Speculation about future developments in the Ukraine and the area as a whole has begun. Five years ago the Orange Revolution gave Ukraine a clear pro-Western orientation but now pro- Russian forces have a slight but demonstrable lead. This is a further demonstration that there has been a clear decline in pro-Western sympathy in the former Soviet republics as a whole. Ukraine is a big example but in Georgia also a northern orientation has become quite evident in certain segments of society and politics. We think that this is the consequence of the inconsistent, unprincipled, careless, impractical and short sighted policy of the West towards its Eastern neighbours. One manifestation of this policy is that the new OSCE Chair country is Kazakhstan, which has a transparently autocratic political system, regime and President.
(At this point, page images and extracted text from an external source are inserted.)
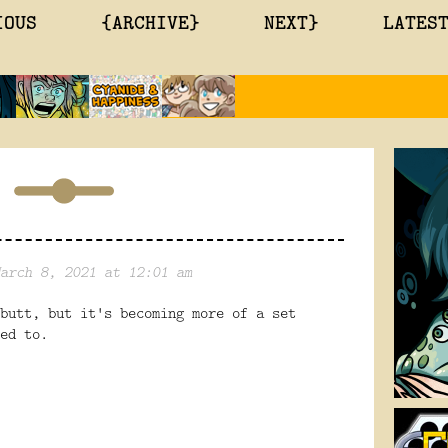
IOUS
{ARCHIVE}
NEXT}
LATES
arch 8, 2021 at 12:01 am
butt, but it's becoming more of a set
sed to.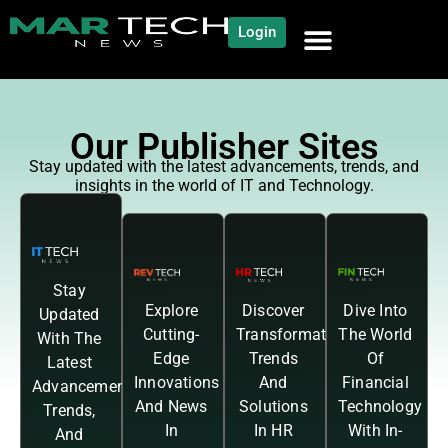
Login
Our Publisher Sites
Stay updated with the latest advancements, trends, and
insights in the world of IT and Technology.
Stay
Explore
Discover
Dive Into
Updated
Cutting-
Transformative
The World
With The
Edge
Trends
Of
Latest
Innovations
And
Financial
Advancements,
And News
Solutions
Technology
Trends,
In
In HR
With In-
And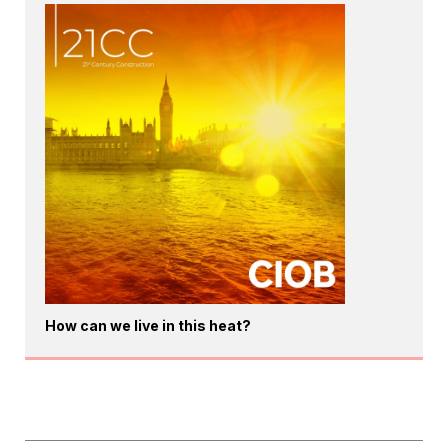
How can we live in this heat?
Europe is mocking the very standards it says it is based on, and this hypocrisy is seen and understood as what it is by those in the east who want to see those standards in their countries.
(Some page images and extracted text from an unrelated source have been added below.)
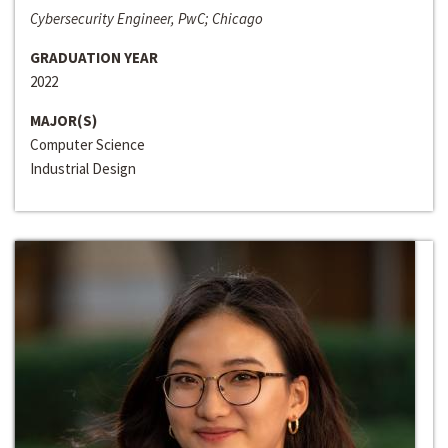
Cybersecurity Engineer, PwC; Chicago
GRADUATION YEAR
2022
MAJOR(S)
Computer Science
Industrial Design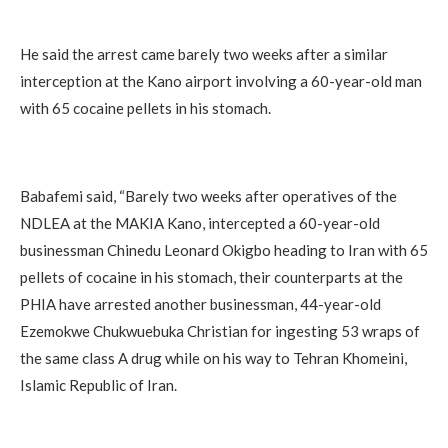
He said the arrest came barely two weeks after a similar
interception at the Kano airport involving a 60-year-old man
with 65 cocaine pellets in his stomach.
Babafemi said, “Barely two weeks after operatives of the
NDLEA at the MAKIA Kano, intercepted a 60-year-old
businessman Chinedu Leonard Okigbo heading to Iran with 65
pellets of cocaine in his stomach, their counterparts at the
PHIA have arrested another businessman, 44-year-old
Ezemokwe Chukwuebuka Christian for ingesting 53 wraps of
the same class A drug while on his way to Tehran Khomeini,
Islamic Republic of Iran.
The double-headed eagle of the Russian Empire still flies unchallenged over the post-Soviet area. It moves towards its goal of becoming a leading superpower by bribing the West, providing Europe's natural gas and oil and allowing the US to use its territory to transport goods and equipment for the Afghanistan operation. The West swallows all this and watches the enfant terrible grow with something approaching alacrity, as its chief victims are too far away, as yet, to trouble the West sufficiently. .
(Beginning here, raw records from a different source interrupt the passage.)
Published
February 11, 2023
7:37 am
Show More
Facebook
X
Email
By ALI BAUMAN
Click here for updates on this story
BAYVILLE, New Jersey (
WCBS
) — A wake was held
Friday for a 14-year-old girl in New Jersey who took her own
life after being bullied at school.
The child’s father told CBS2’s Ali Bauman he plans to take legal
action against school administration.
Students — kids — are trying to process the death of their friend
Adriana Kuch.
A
Yanukovich has taken advantage of a general frustration with the West, and the hope of coming closer to NATO and the EU, which has been largely of the West own making. There is still hope however that at least half of Ukraine’s population still hopes that the West will wake up and Yanukovich will have to take this into account.

Yanukovich has to improve relations with Moscow, of course, to protect the country’s interests, sovereignty and territorial integrity. But The Kremlin wants a Ukraine destabilised and full of confrontations and problems and will do its utmost to achieve this. Ukraine has become Georgia's most important strategic partner, and any destabilisation or northward orientation there will adversely affect Georgia. This is why Georgia was so interested in the Ukrainian elections, and why it has damaged its own interests so much by its clumsy and short-sighted behaviour. More than 2,000 unqualified ‘observers’ were sent to Ukraine for the first round of elections, but almost all of them returned in shame with a scandal hanging over their heads. Kviris Palitra comments that this step was either a big mistake or a planned provocation masterminded by Russian agents in the Georgian leadership. The Georgian administration made the late but still wise decision not to send any Georgian observers to the second round, but maybe the damage has been done.

The Georgian leadership will now have to establish new relations with Yanukovich, with whom it has had very cold if not antagonistic relations as it supported the rival candidate. Since the outcome of the election became known the Georgian authorities have tried to be neutral and friendly, but again it is unclear if everything will be forgiven and forgotten.

While meeting the Parliamentary majority Saakashvili highlighted his vision concerning Ukraine and its current situation. But whatever the political or economic consequences of the Ukrainian elections are one thing is clear. That country has taken a huge step towards democracy. Its outgoing President Yushchenko has done nothing to manipulate the results: he did not violate the law, use administrative resources for his own purposes, or mobilise law enforcement bodies to secure his own victory. He has led the country to democracy, and lost as a result, but its elections were conducted democratically and its people have freely chosen their next President. Let us hope that Georgia will follow the same democratic road and allow its own people to make a similarly democratic choice.